Keyster is implemented in a combination of Perl and JavaScript, and runs on a vanilla Netscape 7.1 / Apache system (but, oddly, not on IE or IIS). All utilities are based on open-source tools, except for the (freely available) Alternatiff TIFF-diplay plug-in.

    Part of a typical entry screen is shown below.
 -  black: prior image lines. This sample is from a Cambodian etymological dictionary (Jenner & Pou 1980, Lexicon of Khmer Morphology).
 -  white: current image line. This text is far too complex for correct optical character recognition.
 -  beige: 'live' formatted reflection of what has just been typed.
 -  white: keyboard input, including tags - <csx>, <ipa> and so on - that allow precise font matching.
 -  orange: buttons (labeled with CTRL-key shortcuts) custom-built on the fly from the job's stylesheet or DTD.

   

Buttons     CSS definitions (like ipa {font-size:0.9em;_lang:ipa}) are part of every Keyster job's stylesheet. The definition is parsed whenever a page is opened - in effect, every job gets its own custom version of Keyster

    We define a few local atttributes as well. For example, the _lang attribute (commonly associated with HTML tags) helps drive real-time dictionary lookup, based on aspell. 'ipa' is not a language, of course, so we can either build a custom aspell dictionary, or skip spell-checks on these items.
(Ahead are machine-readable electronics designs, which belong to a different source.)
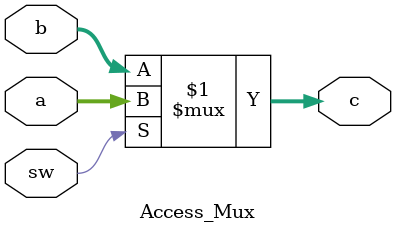
<source format=v>

module Access_Mux(
    c,
    sw,
    a,
    b
);
parameter W = 0;

output [0:(W-1)] c;
input  [0:(W-1)] a;
input  [0:(W-1)] b;
input sw;

assign c = sw ? a : b;

endmodule


</source>
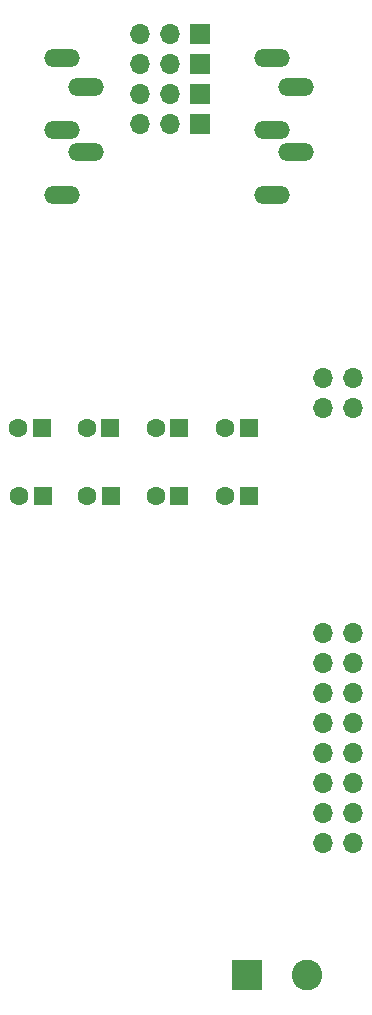
<source format=gbr>
%TF.GenerationSoftware,KiCad,Pcbnew,(5.1.9)-1*%
%TF.CreationDate,2021-06-18T12:26:37+07:00*%
%TF.ProjectId,adau1978,61646175-3139-4373-982e-6b696361645f,rev?*%
%TF.SameCoordinates,Original*%
%TF.FileFunction,Soldermask,Bot*%
%TF.FilePolarity,Negative*%
%FSLAX46Y46*%
G04 Gerber Fmt 4.6, Leading zero omitted, Abs format (unit mm)*
G04 Created by KiCad (PCBNEW (5.1.9)-1) date 2021-06-18 12:26:37*
%MOMM*%
%LPD*%
G01*
G04 APERTURE LIST*
%ADD10O,1.700000X1.700000*%
%ADD11R,2.600000X2.600000*%
%ADD12C,2.600000*%
%ADD13R,1.700000X1.700000*%
%ADD14C,1.600000*%
%ADD15R,1.600000X1.600000*%
%ADD16O,3.016000X1.508000*%
G04 APERTURE END LIST*
D10*
%TO.C,D5*%
X73025000Y-75184000D03*
X75565000Y-75184000D03*
X73025000Y-77724000D03*
X75565000Y-77724000D03*
X73025000Y-96774000D03*
X75565000Y-96774000D03*
X73025000Y-99314000D03*
X75565000Y-99314000D03*
X73025000Y-101854000D03*
X75565000Y-101854000D03*
X73025000Y-104394000D03*
X75565000Y-104394000D03*
X73025000Y-106934000D03*
X75565000Y-106934000D03*
X73025000Y-109474000D03*
X75565000Y-109474000D03*
X73025000Y-112014000D03*
X75565000Y-112014000D03*
X73025000Y-114554000D03*
X75565000Y-114554000D03*
%TD*%
D11*
%TO.C,J1*%
X66548000Y-125793500D03*
D12*
X71628000Y-125793500D03*
%TD*%
D13*
%TO.C,JP1*%
X62611000Y-53721000D03*
D10*
X60071000Y-53721000D03*
X57531000Y-53721000D03*
%TD*%
%TO.C,JP2*%
X57531000Y-51181000D03*
X60071000Y-51181000D03*
D13*
X62611000Y-51181000D03*
%TD*%
%TO.C,JP3*%
X62611000Y-48641000D03*
D10*
X60071000Y-48641000D03*
X57531000Y-48641000D03*
%TD*%
%TO.C,JP4*%
X57531000Y-46101000D03*
X60071000Y-46101000D03*
D13*
X62611000Y-46101000D03*
%TD*%
D14*
%TO.C,C12*%
X64738500Y-85217000D03*
D15*
X66738500Y-85217000D03*
%TD*%
%TO.C,C13*%
X66738500Y-79438500D03*
D14*
X64738500Y-79438500D03*
%TD*%
%TO.C,C14*%
X58833000Y-85217000D03*
D15*
X60833000Y-85217000D03*
%TD*%
%TO.C,C15*%
X60833000Y-79438500D03*
D14*
X58833000Y-79438500D03*
%TD*%
D15*
%TO.C,C16*%
X55054500Y-85217000D03*
D14*
X53054500Y-85217000D03*
%TD*%
%TO.C,C17*%
X52991000Y-79438500D03*
D15*
X54991000Y-79438500D03*
%TD*%
%TO.C,C18*%
X49276000Y-85217000D03*
D14*
X47276000Y-85217000D03*
%TD*%
%TO.C,C19*%
X47212500Y-79438500D03*
D15*
X49212500Y-79438500D03*
%TD*%
D16*
%TO.C,J2*%
X68707000Y-59733000D03*
X70707000Y-56033000D03*
X68707000Y-54233000D03*
X70707000Y-50533000D03*
X68707000Y-48133000D03*
%TD*%
%TO.C,J3*%
X50927000Y-48133000D03*
X52927000Y-50533000D03*
X50927000Y-54233000D03*
X52927000Y-56033000D03*
X50927000Y-59733000D03*
%TD*%
M02*

</source>
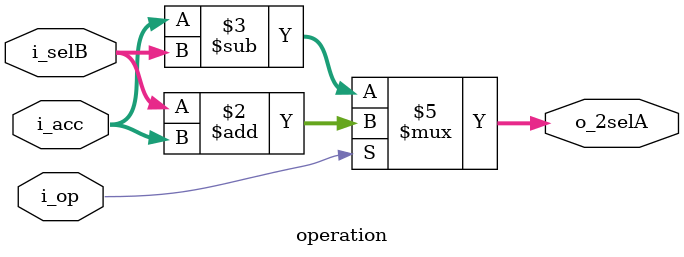
<source format=v>
`timescale 1ns / 1ps


module operation(
    output reg [15:0] o_2selA,
    input [15:0] i_selB,
    input [15:0] i_acc,
    input i_op
    );
    
    always @*
    begin
        if (i_op)
            o_2selA = i_selB + i_acc;
        else
            o_2selA = i_acc - i_selB;
    end
    
endmodule

</source>
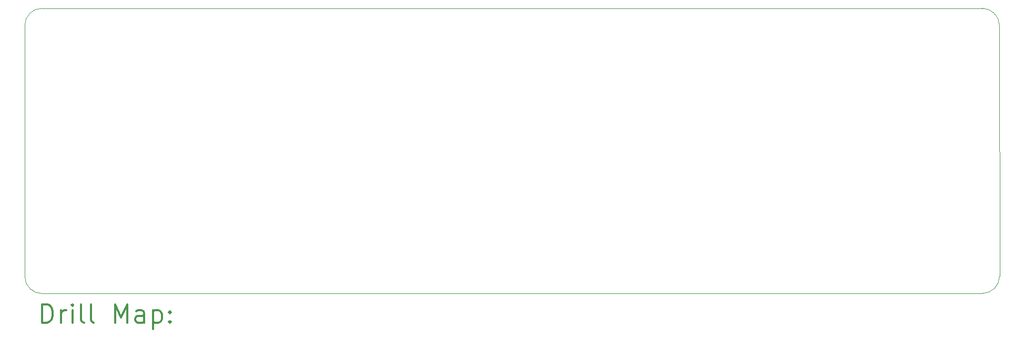
<source format=gbr>
%FSLAX45Y45*%
G04 Gerber Fmt 4.5, Leading zero omitted, Abs format (unit mm)*
G04 Created by KiCad (PCBNEW (5.1.9-0-10_14)) date 2021-05-12 02:13:37*
%MOMM*%
%LPD*%
G01*
G04 APERTURE LIST*
%TA.AperFunction,Profile*%
%ADD10C,0.120000*%
%TD*%
%ADD11C,0.200000*%
%ADD12C,0.300000*%
G04 APERTURE END LIST*
D10*
X21488400Y-12473800D02*
G75*
G02*
X21211400Y-12750800I-277000J0D01*
G01*
X21209000Y-8151000D02*
G75*
G02*
X21486000Y-8428000I0J-277000D01*
G01*
X5796000Y-8428000D02*
G75*
G02*
X6073000Y-8151000I277000J0D01*
G01*
X6073000Y-12753200D02*
G75*
G02*
X5796000Y-12476200I0J277000D01*
G01*
X21211400Y-12750800D02*
X6073000Y-12753200D01*
X21486000Y-8428000D02*
X21488400Y-12473800D01*
X5796000Y-8428000D02*
X5796000Y-12476200D01*
X6073000Y-8151000D02*
X21209000Y-8151000D01*
D11*
D12*
X6076428Y-13224914D02*
X6076428Y-12924914D01*
X6147857Y-12924914D01*
X6190714Y-12939200D01*
X6219286Y-12967771D01*
X6233571Y-12996343D01*
X6247857Y-13053486D01*
X6247857Y-13096343D01*
X6233571Y-13153486D01*
X6219286Y-13182057D01*
X6190714Y-13210629D01*
X6147857Y-13224914D01*
X6076428Y-13224914D01*
X6376428Y-13224914D02*
X6376428Y-13024914D01*
X6376428Y-13082057D02*
X6390714Y-13053486D01*
X6405000Y-13039200D01*
X6433571Y-13024914D01*
X6462143Y-13024914D01*
X6562143Y-13224914D02*
X6562143Y-13024914D01*
X6562143Y-12924914D02*
X6547857Y-12939200D01*
X6562143Y-12953486D01*
X6576428Y-12939200D01*
X6562143Y-12924914D01*
X6562143Y-12953486D01*
X6747857Y-13224914D02*
X6719286Y-13210629D01*
X6705000Y-13182057D01*
X6705000Y-12924914D01*
X6905000Y-13224914D02*
X6876428Y-13210629D01*
X6862143Y-13182057D01*
X6862143Y-12924914D01*
X7247857Y-13224914D02*
X7247857Y-12924914D01*
X7347857Y-13139200D01*
X7447857Y-12924914D01*
X7447857Y-13224914D01*
X7719286Y-13224914D02*
X7719286Y-13067771D01*
X7705000Y-13039200D01*
X7676428Y-13024914D01*
X7619286Y-13024914D01*
X7590714Y-13039200D01*
X7719286Y-13210629D02*
X7690714Y-13224914D01*
X7619286Y-13224914D01*
X7590714Y-13210629D01*
X7576428Y-13182057D01*
X7576428Y-13153486D01*
X7590714Y-13124914D01*
X7619286Y-13110629D01*
X7690714Y-13110629D01*
X7719286Y-13096343D01*
X7862143Y-13024914D02*
X7862143Y-13324914D01*
X7862143Y-13039200D02*
X7890714Y-13024914D01*
X7947857Y-13024914D01*
X7976428Y-13039200D01*
X7990714Y-13053486D01*
X8005000Y-13082057D01*
X8005000Y-13167771D01*
X7990714Y-13196343D01*
X7976428Y-13210629D01*
X7947857Y-13224914D01*
X7890714Y-13224914D01*
X7862143Y-13210629D01*
X8133571Y-13196343D02*
X8147857Y-13210629D01*
X8133571Y-13224914D01*
X8119286Y-13210629D01*
X8133571Y-13196343D01*
X8133571Y-13224914D01*
X8133571Y-13039200D02*
X8147857Y-13053486D01*
X8133571Y-13067771D01*
X8119286Y-13053486D01*
X8133571Y-13039200D01*
X8133571Y-13067771D01*
M02*

</source>
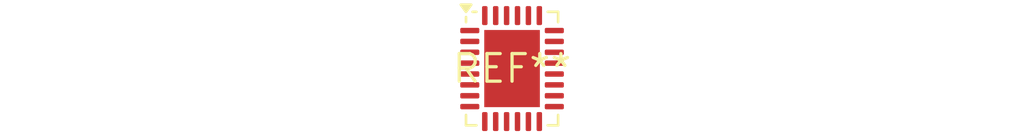
<source format=kicad_pcb>
(kicad_pcb (version 20240108) (generator pcbnew)

  (general
    (thickness 1.6)
  )

  (paper "A4")
  (layers
    (0 "F.Cu" signal)
    (31 "B.Cu" signal)
    (32 "B.Adhes" user "B.Adhesive")
    (33 "F.Adhes" user "F.Adhesive")
    (34 "B.Paste" user)
    (35 "F.Paste" user)
    (36 "B.SilkS" user "B.Silkscreen")
    (37 "F.SilkS" user "F.Silkscreen")
    (38 "B.Mask" user)
    (39 "F.Mask" user)
    (40 "Dwgs.User" user "User.Drawings")
    (41 "Cmts.User" user "User.Comments")
    (42 "Eco1.User" user "User.Eco1")
    (43 "Eco2.User" user "User.Eco2")
    (44 "Edge.Cuts" user)
    (45 "Margin" user)
    (46 "B.CrtYd" user "B.Courtyard")
    (47 "F.CrtYd" user "F.Courtyard")
    (48 "B.Fab" user)
    (49 "F.Fab" user)
    (50 "User.1" user)
    (51 "User.2" user)
    (52 "User.3" user)
    (53 "User.4" user)
    (54 "User.5" user)
    (55 "User.6" user)
    (56 "User.7" user)
    (57 "User.8" user)
    (58 "User.9" user)
  )

  (setup
    (pad_to_mask_clearance 0)
    (pcbplotparams
      (layerselection 0x00010fc_ffffffff)
      (plot_on_all_layers_selection 0x0000000_00000000)
      (disableapertmacros false)
      (usegerberextensions false)
      (usegerberattributes false)
      (usegerberadvancedattributes false)
      (creategerberjobfile false)
      (dashed_line_dash_ratio 12.000000)
      (dashed_line_gap_ratio 3.000000)
      (svgprecision 4)
      (plotframeref false)
      (viasonmask false)
      (mode 1)
      (useauxorigin false)
      (hpglpennumber 1)
      (hpglpenspeed 20)
      (hpglpendiameter 15.000000)
      (dxfpolygonmode false)
      (dxfimperialunits false)
      (dxfusepcbnewfont false)
      (psnegative false)
      (psa4output false)
      (plotreference false)
      (plotvalue false)
      (plotinvisibletext false)
      (sketchpadsonfab false)
      (subtractmaskfromsilk false)
      (outputformat 1)
      (mirror false)
      (drillshape 1)
      (scaleselection 1)
      (outputdirectory "")
    )
  )

  (net 0 "")

  (footprint "VQFN-28-1EP_4x5mm_P0.5mm_EP2.55x3.55mm" (layer "F.Cu") (at 0 0))

)

</source>
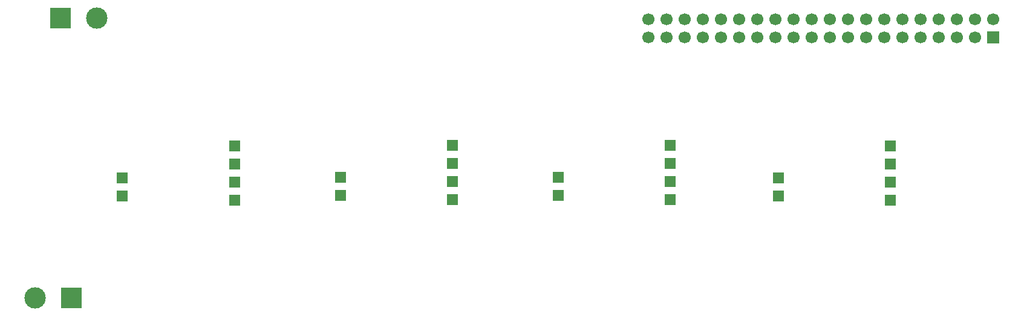
<source format=gbr>
%TF.GenerationSoftware,KiCad,Pcbnew,9.0.2*%
%TF.CreationDate,2025-07-16T22:26:27+02:00*%
%TF.ProjectId,flt-ctl-fo,666c742d-6374-46c2-9d66-6f2e6b696361,rev?*%
%TF.SameCoordinates,Original*%
%TF.FileFunction,Soldermask,Bot*%
%TF.FilePolarity,Negative*%
%FSLAX46Y46*%
G04 Gerber Fmt 4.6, Leading zero omitted, Abs format (unit mm)*
G04 Created by KiCad (PCBNEW 9.0.2) date 2025-07-16 22:26:27*
%MOMM*%
%LPD*%
G01*
G04 APERTURE LIST*
%ADD10R,3.000000X3.000000*%
%ADD11C,3.000000*%
%ADD12R,1.500000X1.500000*%
%ADD13R,1.700000X1.700000*%
%ADD14C,1.700000*%
G04 APERTURE END LIST*
D10*
%TO.C,J3*%
X84540000Y-119600000D03*
D11*
X79460000Y-119600000D03*
%TD*%
D12*
%TO.C,KR1*%
X107375000Y-98275000D03*
X107375000Y-100815000D03*
X107375000Y-103355000D03*
X107375000Y-105895000D03*
X91675000Y-102775000D03*
X91675000Y-105315000D03*
%TD*%
%TO.C,KR4*%
X199200000Y-98250000D03*
X199200000Y-100790000D03*
X199200000Y-103330000D03*
X199200000Y-105870000D03*
X183500000Y-102750000D03*
X183500000Y-105290000D03*
%TD*%
%TO.C,KR3*%
X168375000Y-98225000D03*
X168375000Y-100765000D03*
X168375000Y-103305000D03*
X168375000Y-105845000D03*
X152675000Y-102725000D03*
X152675000Y-105265000D03*
%TD*%
%TO.C,KR2*%
X137900000Y-98225000D03*
X137900000Y-100765000D03*
X137900000Y-103305000D03*
X137900000Y-105845000D03*
X122200000Y-102725000D03*
X122200000Y-105265000D03*
%TD*%
D10*
%TO.C,J1*%
X83010000Y-80325000D03*
D11*
X88090000Y-80325000D03*
%TD*%
D13*
%TO.C,J2*%
X213610000Y-83075000D03*
D14*
X213610000Y-80535000D03*
X211070000Y-83075000D03*
X211070000Y-80535000D03*
X208530000Y-83075000D03*
X208530000Y-80535000D03*
X205990000Y-83075000D03*
X205990000Y-80535000D03*
X203450000Y-83075000D03*
X203450000Y-80535000D03*
X200910000Y-83075000D03*
X200910000Y-80535000D03*
X198370000Y-83075000D03*
X198370000Y-80535000D03*
X195830000Y-83075000D03*
X195830000Y-80535000D03*
X193290000Y-83075000D03*
X193290000Y-80535000D03*
X190750000Y-83075000D03*
X190750000Y-80535000D03*
X188210000Y-83075000D03*
X188210000Y-80535000D03*
X185670000Y-83075000D03*
X185670000Y-80535000D03*
X183130000Y-83075000D03*
X183130000Y-80535000D03*
X180590000Y-83075000D03*
X180590000Y-80535000D03*
X178050000Y-83075000D03*
X178050000Y-80535000D03*
X175510000Y-83075000D03*
X175510000Y-80535000D03*
X172970000Y-83075000D03*
X172970000Y-80535000D03*
X170430000Y-83075000D03*
X170430000Y-80535000D03*
X167890000Y-83075000D03*
X167890000Y-80535000D03*
X165350000Y-83075000D03*
X165350000Y-80535000D03*
%TD*%
M02*

</source>
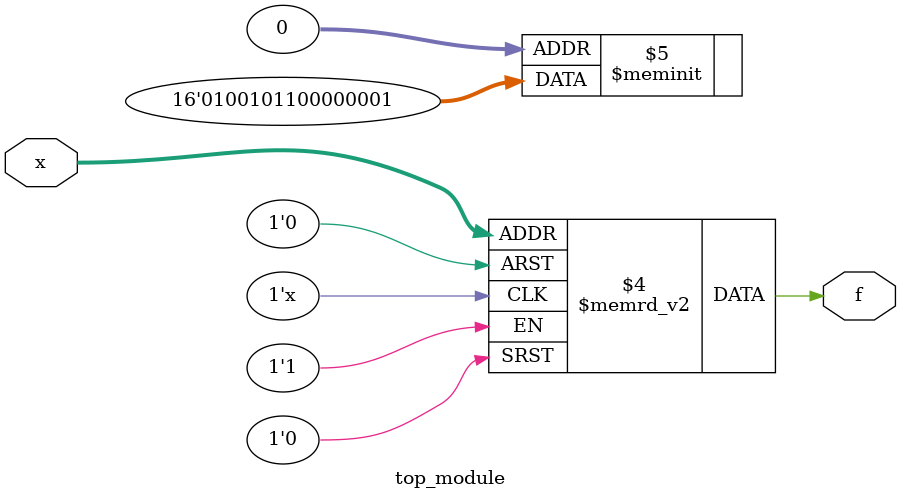
<source format=sv>
module top_module (
	input [4:1] x,
	output logic f
);
	always_comb begin
		case(x)
			4'b0000: f = 1'b1;
			4'b0010: f = 1'b0;
			4'b0011: f = 1'b0;
			4'b0011: f = 1'b0;
			4'b0111: f = 1'b0;
			4'b1000: f = 1'b1;
			4'b1001: f = 1'b1;
			4'b1010: f = 1'b0;
			4'b1011: f = 1'b1;
			4'b1110: f = 1'b1;
			default: f = 1'b0;
		endcase
	end
endmodule

</source>
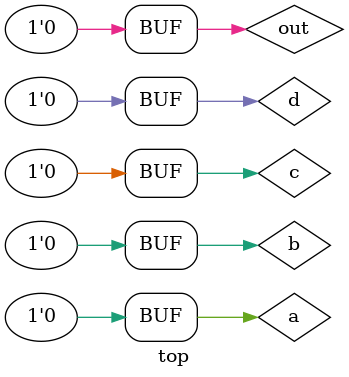
<source format=sv>
/* Generated by Synlig (git sha1 c799ed4e9, g++ 12.2.0-14 -fPIC -O3) */

(* top =  1  *)
(* src = "/root/synlig/synlig/tests/simple_tests/event_implicit_expression_list/event_implicit.sv:6.1-14.10" *)
module top();
  (* src = "/root/synlig/synlig/tests/simple_tests/event_implicit_expression_list/event_implicit.sv:7.7-7.8" *)
  wire a;
  (* src = "/root/synlig/synlig/tests/simple_tests/event_implicit_expression_list/event_implicit.sv:8.7-8.8" *)
  wire b;
  (* src = "/root/synlig/synlig/tests/simple_tests/event_implicit_expression_list/event_implicit.sv:9.7-9.8" *)
  wire c;
  (* src = "/root/synlig/synlig/tests/simple_tests/event_implicit_expression_list/event_implicit.sv:10.7-10.8" *)
  wire d;
  (* src = "/root/synlig/synlig/tests/simple_tests/event_implicit_expression_list/event_implicit.sv:11.6-11.9" *)
  wire out;
  assign a = 1'h0;
  assign b = 1'h0;
  assign c = 1'h0;
  assign d = 1'h0;
  assign out = 1'h0;
endmodule

</source>
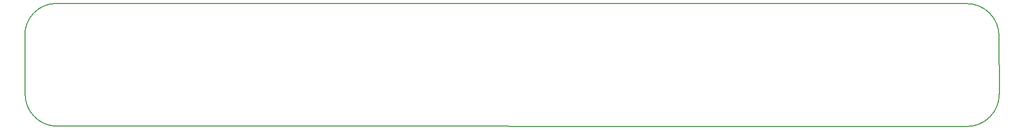
<source format=gbr>
%TF.GenerationSoftware,KiCad,Pcbnew,(6.0.0-0)*%
%TF.CreationDate,2022-08-25T01:57:31-06:00*%
%TF.ProjectId,FlippyAdapter,466c6970-7079-4416-9461-707465722e6b,A*%
%TF.SameCoordinates,Original*%
%TF.FileFunction,Profile,NP*%
%FSLAX46Y46*%
G04 Gerber Fmt 4.6, Leading zero omitted, Abs format (unit mm)*
G04 Created by KiCad (PCBNEW (6.0.0-0)) date 2022-08-25 01:57:31*
%MOMM*%
%LPD*%
G01*
G04 APERTURE LIST*
%TA.AperFunction,Profile*%
%ADD10C,0.150000*%
%TD*%
G04 APERTURE END LIST*
D10*
X232699490Y-82738490D02*
X232661000Y-72861000D01*
X227238490Y-88199490D02*
G75*
G03*
X232699490Y-82738490I0J5461000D01*
G01*
X232661000Y-72861000D02*
G75*
G03*
X227200000Y-67400000I-5461000J0D01*
G01*
X67819246Y-82574526D02*
G75*
G03*
X73280245Y-88164001I5460999J-126999D01*
G01*
X67780755Y-72825475D02*
X67819245Y-82574526D01*
X73113244Y-67364511D02*
G75*
G03*
X67780755Y-72825475I0J-5334000D01*
G01*
X73280245Y-88164001D02*
X227238490Y-88199490D01*
X227200000Y-67400000D02*
X73113244Y-67364511D01*
M02*

</source>
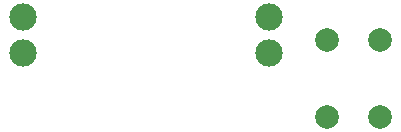
<source format=gbr>
%TF.GenerationSoftware,KiCad,Pcbnew,9.0.7*%
%TF.CreationDate,2026-01-25T21:44:07-05:00*%
%TF.ProjectId,advanced_soldering_practice,61647661-6e63-4656-945f-736f6c646572,rev?*%
%TF.SameCoordinates,Original*%
%TF.FileFunction,Soldermask,Bot*%
%TF.FilePolarity,Negative*%
%FSLAX46Y46*%
G04 Gerber Fmt 4.6, Leading zero omitted, Abs format (unit mm)*
G04 Created by KiCad (PCBNEW 9.0.7) date 2026-01-25 21:44:07*
%MOMM*%
%LPD*%
G01*
G04 APERTURE LIST*
%ADD10C,2.311400*%
%ADD11C,2.000000*%
G04 APERTURE END LIST*
D10*
%TO.C,BT1*%
X72400001Y-84500001D03*
X72400001Y-87600000D03*
X93200000Y-84500001D03*
X93200000Y-87600000D03*
%TD*%
D11*
%TO.C,SW1*%
X98100000Y-93000000D03*
X98100000Y-86500000D03*
X102600000Y-93000000D03*
X102600000Y-86500000D03*
%TD*%
M02*

</source>
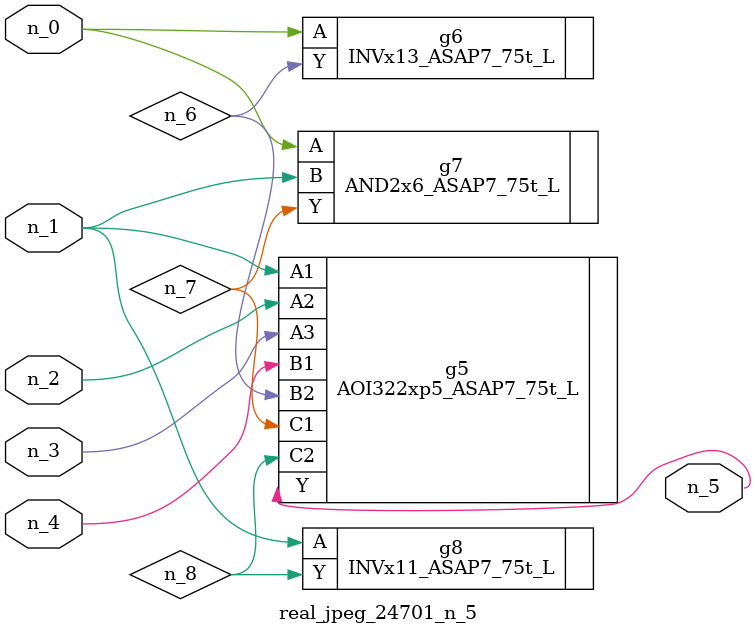
<source format=v>
module real_jpeg_24701_n_5 (n_4, n_0, n_1, n_2, n_3, n_5);

input n_4;
input n_0;
input n_1;
input n_2;
input n_3;

output n_5;

wire n_8;
wire n_6;
wire n_7;

INVx13_ASAP7_75t_L g6 ( 
.A(n_0),
.Y(n_6)
);

AND2x6_ASAP7_75t_L g7 ( 
.A(n_0),
.B(n_1),
.Y(n_7)
);

AOI322xp5_ASAP7_75t_L g5 ( 
.A1(n_1),
.A2(n_2),
.A3(n_3),
.B1(n_4),
.B2(n_6),
.C1(n_7),
.C2(n_8),
.Y(n_5)
);

INVx11_ASAP7_75t_L g8 ( 
.A(n_1),
.Y(n_8)
);


endmodule
</source>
Finding characters     Note the non-Roman characters, such as those used in the CSX system of Indic transliteration, and for IPA phonetic transcription. These constructed characters often appear haphazardly in older texts; but because they may be widely distributed in the Unicode character set they can be a bitch to find.

    Keyster has mechanisms for predefining groups of shortcuts, like these subsets of IPA and CSX used in [Jenner80], and invoked simply as \a, \b, (or ALT-\a, ALT-\b) etc.

   

    We also write utilities that scan the Unicode definition looking for intuitive 'letter-plus' combinations. Keyster builds hotkey panels on the fly; letters can be visually matched by operators without special training (and without having to grind out SGML entities or &#hex; codes). Below, bars separate letters found on different Unicode code pages; note that this reference font is missing some glyphs:

   

    Keyster also supports multiple entry including both key-verify (a popup alerts the typist to every variation from an existing text), and n-key compare, which which multiple, completely independent passes are compared to each other.
    Below, we have a typical example of compare in action. The top line represents a 'current' input line, arbitrarily chosen from text samples that should be identical.  Notice that the final word on this line is incorrect.  The yellow lines hold the reference text.  Both samples mark spaces as blue-backed backslashes for easy reading of multiple blanks.